[JSON cuboid outputs]
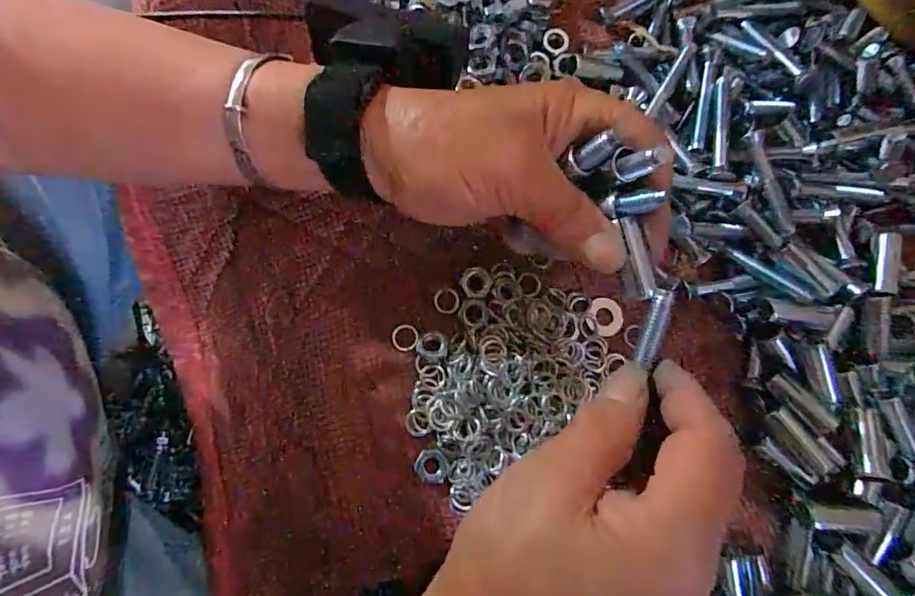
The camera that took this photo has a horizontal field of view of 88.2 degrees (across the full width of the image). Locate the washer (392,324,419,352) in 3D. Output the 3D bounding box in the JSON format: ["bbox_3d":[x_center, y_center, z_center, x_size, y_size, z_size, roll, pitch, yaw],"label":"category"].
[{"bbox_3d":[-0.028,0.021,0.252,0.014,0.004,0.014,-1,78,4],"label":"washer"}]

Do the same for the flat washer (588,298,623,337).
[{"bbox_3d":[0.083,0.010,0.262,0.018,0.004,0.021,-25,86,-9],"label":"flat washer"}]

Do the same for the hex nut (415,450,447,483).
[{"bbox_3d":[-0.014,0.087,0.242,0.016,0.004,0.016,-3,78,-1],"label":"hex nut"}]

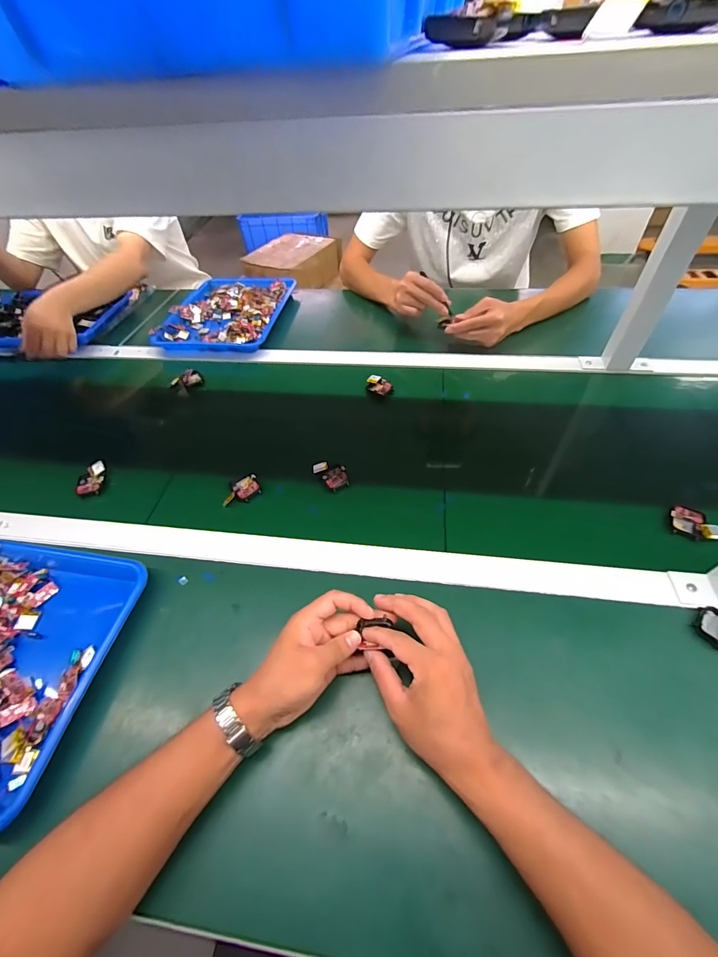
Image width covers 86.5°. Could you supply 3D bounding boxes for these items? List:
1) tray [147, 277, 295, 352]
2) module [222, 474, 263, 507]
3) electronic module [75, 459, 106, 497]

> **What you will do**
When a line in the records above holds "module", that line is to be reported.

> **Solved exercise**
2) module [222, 474, 263, 507]
3) electronic module [75, 459, 106, 497]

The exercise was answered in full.